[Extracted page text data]
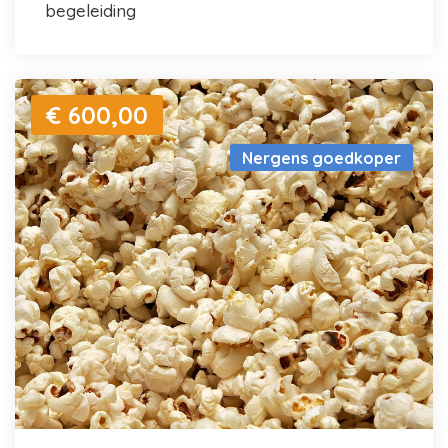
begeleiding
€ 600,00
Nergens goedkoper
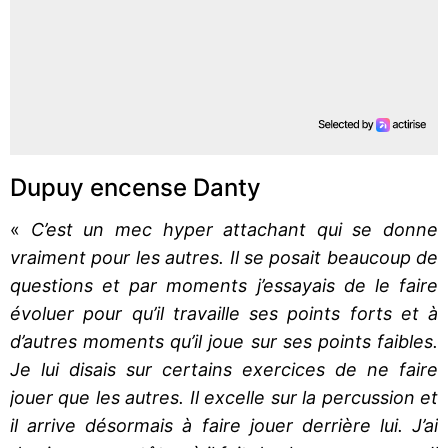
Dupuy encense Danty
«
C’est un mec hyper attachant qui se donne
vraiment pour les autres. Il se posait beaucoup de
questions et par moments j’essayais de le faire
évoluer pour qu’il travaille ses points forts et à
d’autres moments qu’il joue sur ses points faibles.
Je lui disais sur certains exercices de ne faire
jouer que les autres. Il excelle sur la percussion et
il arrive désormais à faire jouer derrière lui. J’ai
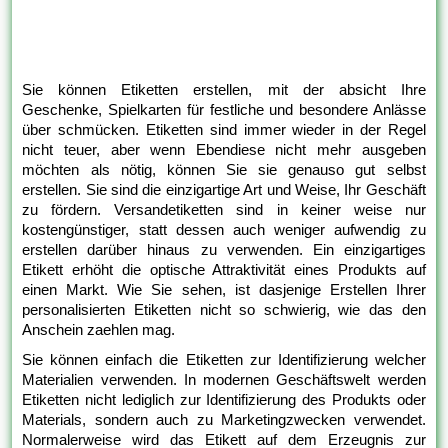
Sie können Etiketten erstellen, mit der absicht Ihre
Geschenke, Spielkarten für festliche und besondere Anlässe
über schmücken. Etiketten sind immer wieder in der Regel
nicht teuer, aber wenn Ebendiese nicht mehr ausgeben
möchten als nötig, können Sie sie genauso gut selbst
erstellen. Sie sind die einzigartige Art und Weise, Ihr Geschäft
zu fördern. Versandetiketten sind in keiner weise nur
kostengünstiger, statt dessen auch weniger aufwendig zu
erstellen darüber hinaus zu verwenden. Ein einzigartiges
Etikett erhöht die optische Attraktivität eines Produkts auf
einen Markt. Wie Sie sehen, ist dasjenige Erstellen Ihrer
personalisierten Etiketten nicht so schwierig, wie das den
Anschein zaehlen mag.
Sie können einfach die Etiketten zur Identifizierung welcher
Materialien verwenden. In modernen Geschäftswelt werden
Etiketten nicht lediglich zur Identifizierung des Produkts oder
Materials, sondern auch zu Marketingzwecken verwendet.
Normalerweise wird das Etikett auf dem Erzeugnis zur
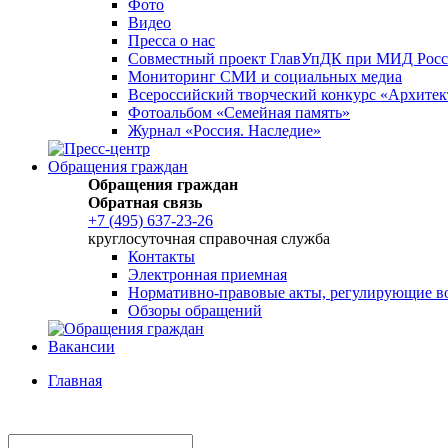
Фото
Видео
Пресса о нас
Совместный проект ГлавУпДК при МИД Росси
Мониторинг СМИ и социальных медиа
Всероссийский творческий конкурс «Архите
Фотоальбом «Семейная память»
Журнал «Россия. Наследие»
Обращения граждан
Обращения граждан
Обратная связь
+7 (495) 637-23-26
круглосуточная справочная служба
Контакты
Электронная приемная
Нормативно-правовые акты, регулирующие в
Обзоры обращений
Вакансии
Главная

■ Exercise instructions
Each line of the data that contains "Identifizierung" belongs in the answer.

■ Completed task
Sie können einfach die Etiketten zur Identifizierung welcher
Etiketten nicht lediglich zur Identifizierung des Produkts oder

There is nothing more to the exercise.